Been to the snooker centre tonight with our John and Anth, had a laugh, had lots of vodka... ermm, about a bottle??

' Are you drowning or waving
I just want you to save me
Should we try to get along
Just try to get along

So we move we change by the speed of the choices that we make
And the barriers are all self-made
That's so retrograde'

Thought about 'whatsername', still miss 'whatsername', 'whatsername' has been called tarty today by a couple of friends of mine... and they also said that they never thought she was good enough for me - what do I know though??

Wednesday, March 16, 2005

Always

If I close my eyes, I can't even picture 'whatsernames' face anymore and I don't know whether that is a good or bad thing. I do still love her and miss her with all of my (broken) heart and I know that is the wrong way to be feeling - after all, it's not the way she is feeling, wouldn't surprise me if she is already shacked up with somebody else...

' And I'll miss your laugh your smile
I'll admit I'm wrong if you'd tell me
I'm so sick of fights I hate them
Lets start this again for real

So here I am I'm trying
So here I am are you ready
So here I am I'm trying
So here I am are you ready'

Tuesday, March 15, 2005

A year under the influence...

One way or another, every day of this year I have been 'on a high', be it alcohol (lots of), prescribed medication or any other means, I have not had a 'sober' night this year... I know it's not doing me any good, but it is doing what I want, it's killing the pain I have in my soul and in my heart. I can honestly say that I have never been the kind of person who could give myself away to one person... I was your typical male whore, giving any female who looked at me, whatever she wanted... that was until 'whatsername' - I gave her everything that I could, everything she wanted, and yet that wasn't enough for her, she is the reason I have a drink problem (yes, I admit that I have a problem) but does she care? i should be so fucking lucky!!

' Remember, whatever
It seems like forever ago
Remember, whatever
It seems like forever ago
The regrets are useless
In my mind
She's in my head
I must confess
The regrets are useless
She's in my head
From so long ago'

Whispers and Moans...

The meeting at Inbiz today went ok - basically, I need to get a sicknote to cover the time of my breakdown. I'm planning on keeping my business going.
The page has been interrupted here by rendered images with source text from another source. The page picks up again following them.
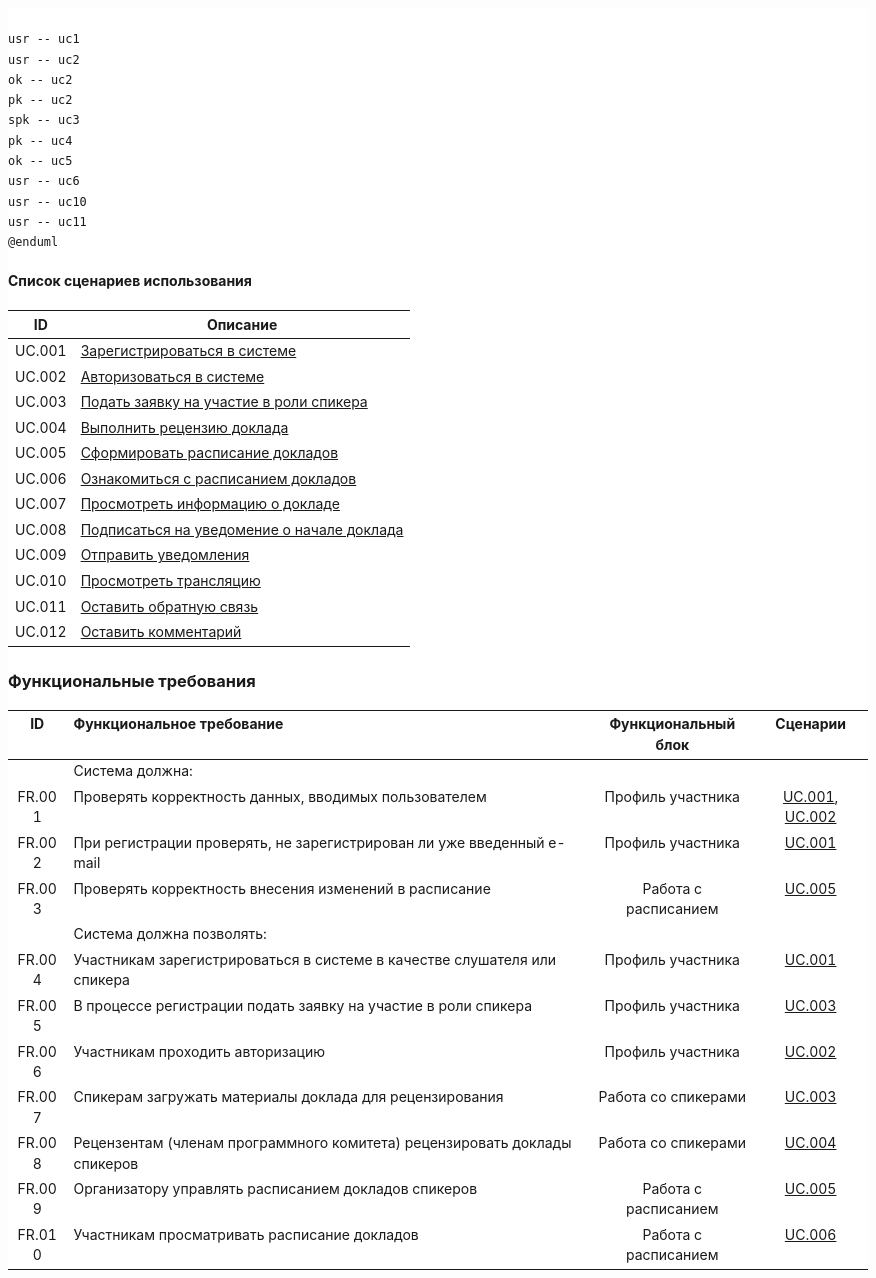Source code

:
 ```plantuml

usr -- uc1
usr -- uc2
ok -- uc2
pk -- uc2
spk -- uc3
pk -- uc4
ok -- uc5
usr -- uc6
usr -- uc10
usr -- uc11
@enduml
```

#### Список сценариев использования 

| ID     | Описание                                          |
|:------:|---------------------------------------------------|
| UC.001 | [Зарегистрироваться в системе](uc/uc.001.md) |
| UC.002 | [Авторизоваться в системе](uc/uc.002.md) |
| UC.003 | [Подать заявку на участие в роли спикера](uc/uc.003.md) |
| UC.004 | [Выполнить рецензию доклада](uc/uc.004.md) |
| UC.005 | [Сформировать расписание докладов](uc/uc.005.md) |
| UC.006 | [Ознакомиться с расписанием докладов](uc/uc.006.md) |
| UC.007 | [Просмотреть информацию о докладе](uc/uc.007.md) |
| UC.008 | [Подписаться на уведомение о начале доклада](uc/uc.008.md) |
| UC.009 | [Отправить уведомления](uc/uc.009.md) |
| UC.010 | [Просмотреть трансляцию](uc/uc.010.md) |
| UC.011 | [Оставить обратную связь](uc/uc.011.md) |
| UC.012 | [Оставить комментарий](uc/uc.012.md) |

### Функциональные требования

| ID     | Функциональное требование | Функциональный блок | Сценарии |
|:------:|:--------------------------|:-------------------:|:--------:|
|| Система должна: |||
| FR.001 | Проверять корректность данных, вводимых пользователем | Профиль участника | [UC.001](uc/uc.001.md), [UC.002](uc/uc.002.md) |
| FR.002 | При регистрации проверять, не зарегистрирован ли уже введенный e-mail | Профиль участника | [UC.001](uc/uc.001.md) |
| FR.003 | Проверять корректность внесения изменений в расписание| Работа с расписанием | [UC.005](uc/uc.005.md) |
|| Система должна позволять: |||
| FR.004 | Участникам зарегистрироваться в системе в качестве слушателя или спикера | Профиль участника | [UC.001](uc/uc.001.md) |
| FR.005 | В процессе регистрации подать заявку на участие в роли спикера | Профиль участника | [UC.003](uc/uc.003.md) |
| FR.006 | Участникам проходить авторизацию | Профиль участника | [UC.002](uc/uc.002.md) |
| FR.007 | Спикерам загружать материалы доклада для рецензирования | Работа со спикерами | [UC.003](uc/uc.003.md) |
| FR.008 | Рецензентам (членам программного комитета) рецензировать доклады спикеров | Работа со спикерами | [UC.004](uc/uc.004.md) |
| FR.009 | Организатору управлять расписанием докладов спикеров | Работа с расписанием | [UC.005](uc/uc.005.md) |
| FR.010 | Участникам просматривать расписание докладов | Работа с расписанием | [UC.006](uc/uc.006.md) |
Me and our Anth went to the snooker centre today, had a few drinks, a few games of snooker and a damn fine laugh. Our Jodie and Kelly came round a bit later, as did our John and Adam. Kelly is absoloutely soul stealingly beautiful - it annoys the piss out of me that our Wendy said that she was interested in me when she wasn't - I managed to make a complete cock out of myself over that issue... after the whole 'whatsername' issue, the last thing I wanted was to make a tool out of myself over another woman, no matter how fine!!

We all ended up back at the flat again, having a few drinks (ha!) and many a laugh - I like it when this happens, even if there is only a couple of us because it (temporarily) kills the empty feeling I get when I am in here alone...

'We are the mirrors
Are the mirrors of each other in a lifetime of suspicion
Cleansed in a moment of recognition
You gave your life for it
Worth it’s weight in gold'

Monday, March 14, 2005

Whats _that_ all about...?

My two night stand has been trying to phone me all morning, why can't she just take the hint and not do that!

Got a meeting with Inbiz today, not looking forward to that. Going through to Stockton or somewhere with our Anth, don't know why really, I have no money...

It's all about the....

Had a good day today, been out and about with our Jodie and our Anth - basically we ripped into everyone we saw, d'you know why??? COS WE CAN!!!!

Had a laugh up the club as well, was sat with Marty and Kev, Marty used to be head doorman at Caspers when our kid worked there, and again, it was just a piss take, it's fun being a cynical, sarcastic SOB!!